Sin embargo, lo mismo está ocurriendo en el resto del mundo. En todas las organizaciones que practican el celibato y en particular en las más rígidas, la pulsión homosexual termina por imponerse. Solo que debido a la prohibición, suele hacerlo vía el abuso perverso de poder, aprovechando ese vínculo idealizado que en psicoanálisis se conoce como transferencia. Por eso, cuando veo la imagen de algunos católicos rezando de espaldas a los gays que se besan frente a la catedral de Lima, me pregunto qué demonio están conjurando. Esa escena medieval, en donde un grupo de fieles se arrodillan y proclaman su fe contra lo que consideran un acto contranatura, evoca el célebre verso de Vallejo: “una fe adorable que el destino blasfema”.

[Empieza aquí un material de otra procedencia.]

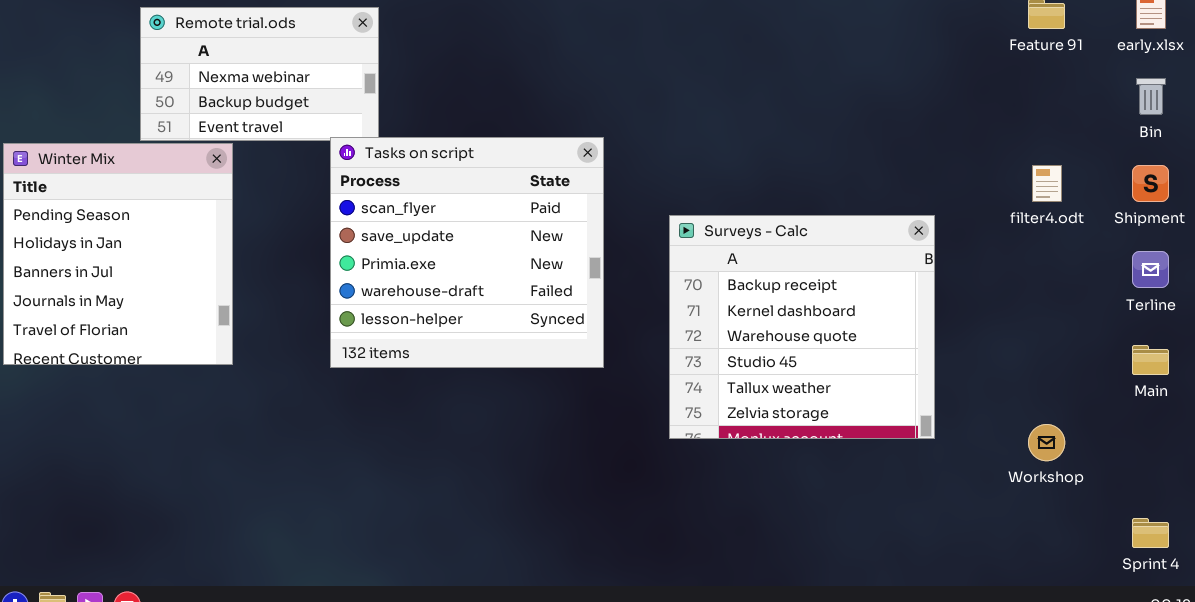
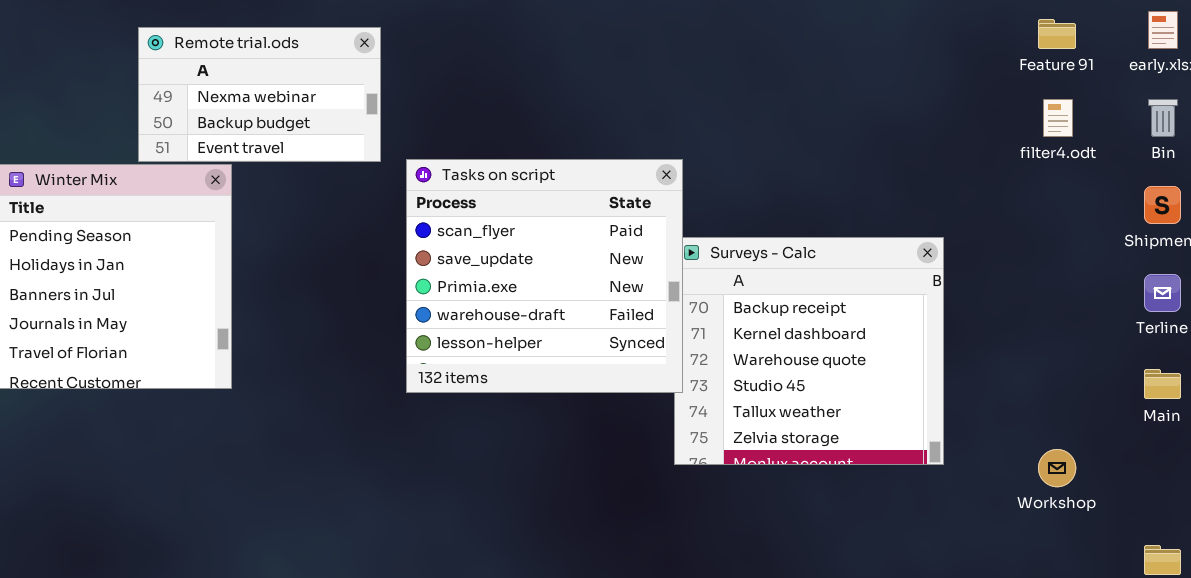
Tasks on script: [330,137,604,368] -> [406,159,683,393], moved
filter4.odt: [1032,165,1062,202] -> [1043,99,1073,137], moved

Es inútil pretender acallar con oraciones el deseo ajeno, pero más inútil aún es hacerlo con el propio. Ni los rezos ni los golpes sirven contra la fuerza del deseo: esa es una lección que las sociedades civilizadas han aprendido hace décadas. En cambio los estados totalitarios como El Vaticano, Libia o Cuba se aferran a su intolerancia mediante la violencia física o moral.

La lucha de los gays por ser reconocidos ayuda a la causa de todas las demás discriminaciones que hacen de nuestro país un lugar atrasado e injusto; así lo ven tres corresponsales extranjeros en el Perú (Hildebrandt en sus Trece): los del diario Le Monde, la agencia de noticias EFE y la revista Time. Siempre es útil ver cómo nos ven. Como el racismo, la homofobia es un arma del autoritarismo. No es solo cuestión de derechos: está en juego el modelo de sociedad que queremos. El sojuzgamiento de las minorías no excluye, más bien refuerza el de las mayorías.

¿El Perú avanza? Yo diría que sí, pero no gracias a nuestros gobernantes, sino a la firmeza de quienes se están atreviendo a hacer valer sus derechos. Enhorabuena.